Hi @rallytime , was this ever released? I had been running with the version you supplied above ever since, and decided to update bootstrap-salt.sh today, to make sure I wasn't missing out on any other updates... and saw that it failed like above... I've reverted back to my other copy, but wondering if this was actually released, or if something else is up again?
Hi @birengoodco - Yeah, it should be in the latest release.
Can you post which version you're running and where it is failing?
The updated script shows __ScriptVersion="2018.04.25"
It's failing the same way as before:
Reading package lists...
E: Could not get lock /var/lib/dpkg/lock - open (11: Resource temporarily unavailable)
E: Unable to lock the administration directory (/var/lib/dpkg/), is another process using it?
* ERROR: Failed to run install_ubuntu_stable_deps()!!!
Perhaps there is a place in the script that needs the process check function that wasn't in the original fix.
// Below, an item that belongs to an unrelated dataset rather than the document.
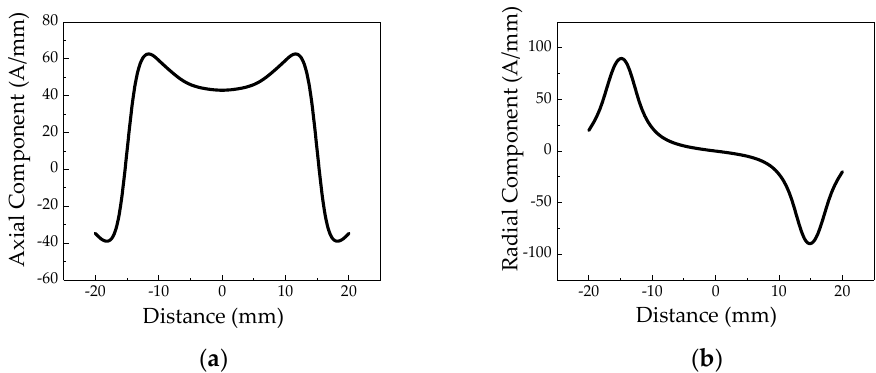
Figure 2. The characteristics of weak magnetic signal in model of non-uniform crack: ( a ) axial component and ( b ) radial component. The axial component of the weak magnetic at the crack has a maximum value near the crack tip, and a minimum value appears in the middle of the crack. The radial component of the weak magnetic at the crack has a peak and a valley at the crack tip.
Can you post your debug logs please?
Sorry for being dense haha, but what debug logs? Happy to provide whatever you need, but wasn't sure where there might be additional information than what is coming to the screen (which is what I pasted above).
Can you run the bootstrap script with -D and post the output? That will help narrow down where this might be hanging.